My daughter,Leslie, dropped me off at Adamsville Rec Center. It is a neighborhood away from her Collier Heights Home of brick ranch style houses of every variety that had steep drive ways in hilly wooded landscapes and lawns that ended at the street. No sidewalks. I go there five days a week, Monday through Friday, on my two-month long visit for an hour and a half of swimming laps in the heated pool. I am greeted in an Atlanta warm–honey urban southern drawl”
“Why hello Mam, how ya doin today?”
I drop my West Coast accent, even though I haven’t lived in the south for twenty–five years.
“Why, hello to you, darlin. I’m doing just fine, thank you. And you?”
I pay two dollars for the swim and make my way to the women’s locker room that is especially clean and has a well designed disability dressing rooms and shower stalls. I walk through the women’s locker room door dressed in my black speedo swim suit, size 24, and black flip flops holding a cane.
I push the women’s locker room door open and begin to make a hard right turn toward the Olympic size pool and the walk between eight swimming lanes on the right, observer bleachers above, and on the left. I am looking forward to my twenty–five laps to keep my recently replaced knee in good shape, my un–replaced knee with minimal swelling and pain, and in need of prescription pain medication. I’m ready to bask in one of my places of meditation and prayer, and stroke, turn, stroke and turn again, and again.
As I turned right, I nearly collide into a young man. We are both surprised. He steps back and moves out of my way, while holding the door for me. He is a young black boy. He is ten, maybe eleven-years-old, growing into a young man. He has a wiry muscled and toned swimmers body. Water is beaded on his skin the color of new pecans. He has a close haircut and dark caramel eyes. He was passing the women’s locker room door in route to the men’s locker room holding swimmer’s goggles and other swim gear. Other young men are passing us by after their team swim workout. Each of them say, “Evenin Mam,” Hello Mam” How ya doin Mam,” as they have been taught.

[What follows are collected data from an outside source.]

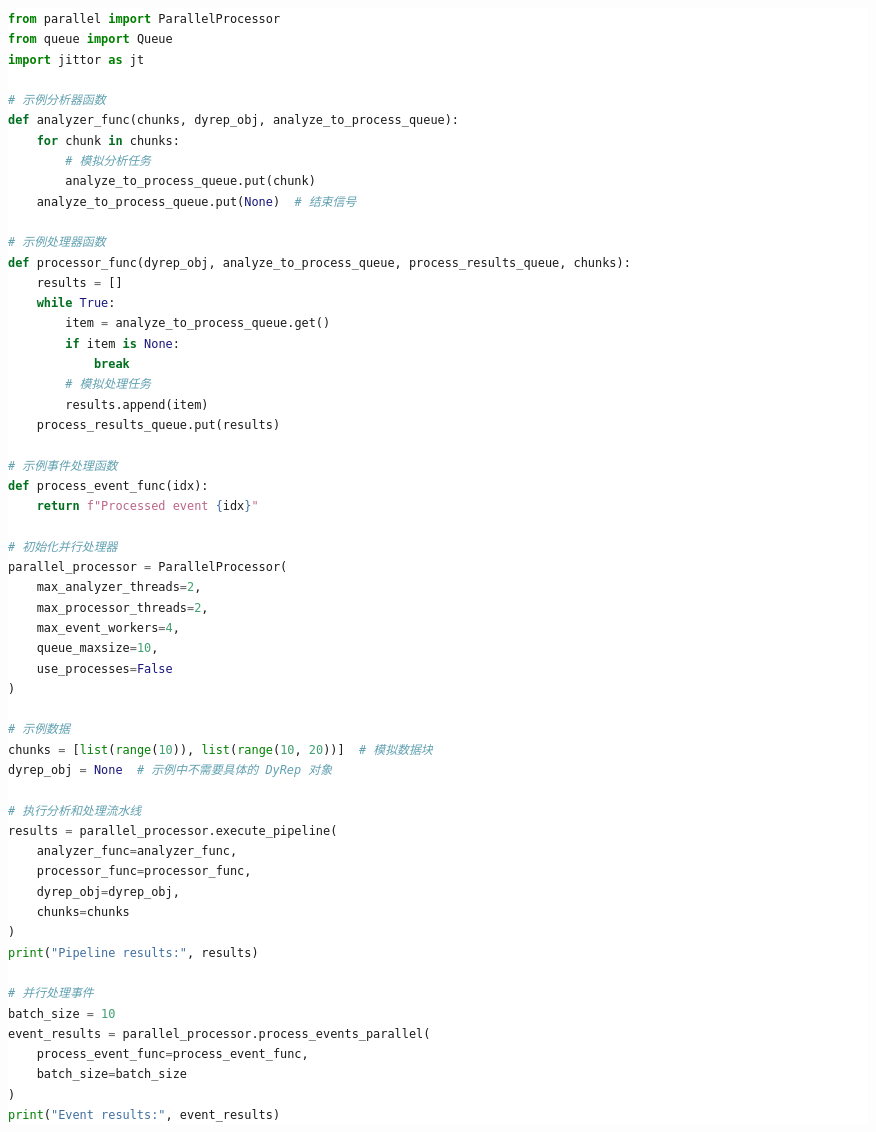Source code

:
 ```python
from parallel import ParallelProcessor
from queue import Queue
import jittor as jt

# 示例分析器函数
def analyzer_func(chunks, dyrep_obj, analyze_to_process_queue):
    for chunk in chunks:
        # 模拟分析任务
        analyze_to_process_queue.put(chunk)
    analyze_to_process_queue.put(None)  # 结束信号

# 示例处理器函数
def processor_func(dyrep_obj, analyze_to_process_queue, process_results_queue, chunks):
    results = []
    while True:
        item = analyze_to_process_queue.get()
        if item is None:
            break
        # 模拟处理任务
        results.append(item)
    process_results_queue.put(results)

# 示例事件处理函数
def process_event_func(idx):
    return f"Processed event {idx}"

# 初始化并行处理器
parallel_processor = ParallelProcessor(
    max_analyzer_threads=2,
    max_processor_threads=2,
    max_event_workers=4,
    queue_maxsize=10,
    use_processes=False
)

# 示例数据
chunks = [list(range(10)), list(range(10, 20))]  # 模拟数据块
dyrep_obj = None  # 示例中不需要具体的 DyRep 对象

# 执行分析和处理流水线
results = parallel_processor.execute_pipeline(
    analyzer_func=analyzer_func,
    processor_func=processor_func,
    dyrep_obj=dyrep_obj,
    chunks=chunks
)
print("Pipeline results:", results)

# 并行处理事件
batch_size = 10
event_results = parallel_processor.process_events_parallel(
    process_event_func=process_event_func,
    batch_size=batch_size
)
print("Event results:", event_results)

```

The young man who nearly collided into me, the one with the new pecan colored skin and the caramel colored eyes, did so automatically. Home training, especially for an elder. As he held the door, however, he paused, turned his head to the side, moved his head back a bit, tucked his chin in a little. In this seconds silent exchange, he looked me up and down slowly, like I was a dark milk chocolate ice cream swirl and said, “Well hellooo… there!”
His voice was a boy’s. His look is pure unrivaled appreciation.
I responded with a friendly, but elder–to–child, “Thank you, son,” (for stopping and letting me pass) “And good evening to you, darlin.”
I passed to his left and walked toward the pool. I didn’t look back. I know he was still looking at me noting the rhythm of my flip-flopping steps, my cane on the tiled pool deck, my wide coffee with a generous pour of milk body, swaying hips, ample buttocks, thighs, legs to the ankles and back up again, to my graying long locks banded into a thick pony tail.
As I walked pass eight lanes of teams of swimmers, their hands stroking and legs kicking, I heard them making the sounds of water falls or high waves rushing to shore. Swim coaches blew whistles and shouted directions and encouragement. I was surprised and delighted as I looked into the face of this growing boy. I saw him. Boys like him whose grand mothers and grandfathes, I had grown up with, our families were neighbors or church members or socialand pleasure club members. The appreciation in his eyes told me that he appreciated my size. He likes big bosomed, big butt women, and so did the boys and men that make up the constellation of his living. In his voice, I hear he had been taught to appreciate and praise power and grace when he found himself in its presence.
I kept my smile small, but allowed beams of pleasure and sweetness to enter my warm liquid sanctuary at the same time I entered the Adamsville Rec’s heated pool.